*** Opening DATASET CONTENT ***

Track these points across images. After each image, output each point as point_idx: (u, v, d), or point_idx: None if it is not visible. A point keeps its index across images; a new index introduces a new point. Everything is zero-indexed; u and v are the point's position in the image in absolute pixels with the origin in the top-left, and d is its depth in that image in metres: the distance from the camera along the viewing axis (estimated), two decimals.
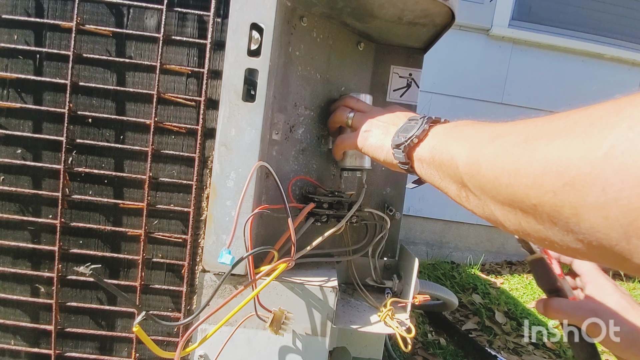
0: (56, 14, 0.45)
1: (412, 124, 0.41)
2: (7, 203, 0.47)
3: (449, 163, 0.33)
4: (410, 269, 0.58)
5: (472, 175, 0.30)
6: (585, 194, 0.20)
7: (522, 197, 0.24)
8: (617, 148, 0.18)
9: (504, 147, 0.27)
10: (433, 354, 1.27)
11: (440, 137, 0.37)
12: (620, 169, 0.18)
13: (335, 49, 0.59)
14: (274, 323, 0.45)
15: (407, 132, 0.40)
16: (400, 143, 0.40)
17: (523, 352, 1.34)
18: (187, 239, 0.48)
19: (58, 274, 0.47)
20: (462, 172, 0.31)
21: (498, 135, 0.29)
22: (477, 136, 0.31)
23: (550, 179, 0.22)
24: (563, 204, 0.21)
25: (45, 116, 0.46)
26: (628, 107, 0.19)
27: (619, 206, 0.18)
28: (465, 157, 0.31)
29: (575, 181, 0.20)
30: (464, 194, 0.32)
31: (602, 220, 0.19)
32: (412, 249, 0.64)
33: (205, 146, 0.48)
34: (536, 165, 0.23)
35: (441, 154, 0.35)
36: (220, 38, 0.46)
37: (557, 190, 0.21)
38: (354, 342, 0.62)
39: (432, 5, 0.51)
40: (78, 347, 0.49)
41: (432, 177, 0.38)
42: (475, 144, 0.30)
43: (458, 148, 0.33)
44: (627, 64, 2.26)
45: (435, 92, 2.21)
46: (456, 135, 0.35)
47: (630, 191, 0.18)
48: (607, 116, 0.20)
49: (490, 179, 0.27)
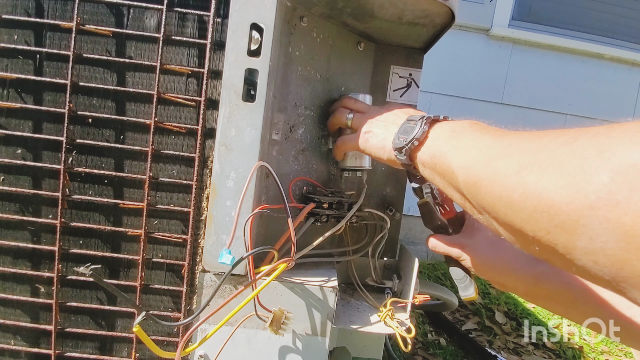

*** Closing DATASET CONTENT ***

PROMPT: Return a verbatim transcription of the data, omitting all images.

EXERCISE OUTPUT:
Track these points across images. After each image, output each point as point_idx: (u, v, d), or point_idx: None if it is not visible. A point keeps its index across images; a new index introduces a new point. Everything is zero-indexed; u and v are the point's position in the image in absolute pixels with the origin in the top-left, and d is its depth in that image in metres: the distance from the camera along the viewing axis (estimated), two decimals.
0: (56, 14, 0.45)
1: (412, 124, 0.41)
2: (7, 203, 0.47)
3: (449, 163, 0.33)
4: (410, 269, 0.58)
5: (472, 175, 0.30)
6: (585, 194, 0.20)
7: (522, 197, 0.24)
8: (617, 148, 0.18)
9: (504, 147, 0.27)
10: (433, 354, 1.27)
11: (440, 137, 0.37)
12: (620, 169, 0.18)
13: (335, 49, 0.59)
14: (274, 323, 0.45)
15: (407, 132, 0.40)
16: (400, 143, 0.40)
17: (523, 352, 1.34)
18: (187, 239, 0.48)
19: (58, 274, 0.47)
20: (462, 172, 0.31)
21: (498, 135, 0.29)
22: (477, 136, 0.31)
23: (550, 179, 0.22)
24: (563, 204, 0.21)
25: (45, 116, 0.46)
26: (628, 107, 0.19)
27: (619, 206, 0.18)
28: (465, 157, 0.31)
29: (575, 181, 0.20)
30: (464, 194, 0.32)
31: (602, 220, 0.19)
32: (412, 249, 0.64)
33: (205, 146, 0.48)
34: (536, 165, 0.23)
35: (441, 154, 0.35)
36: (220, 38, 0.46)
37: (557, 190, 0.21)
38: (354, 342, 0.62)
39: (432, 5, 0.51)
40: (78, 347, 0.49)
41: (432, 177, 0.38)
42: (475, 144, 0.30)
43: (458, 148, 0.33)
44: (627, 64, 2.26)
45: (435, 92, 2.21)
46: (456, 135, 0.35)
47: (630, 191, 0.18)
48: (607, 116, 0.20)
49: (490, 179, 0.27)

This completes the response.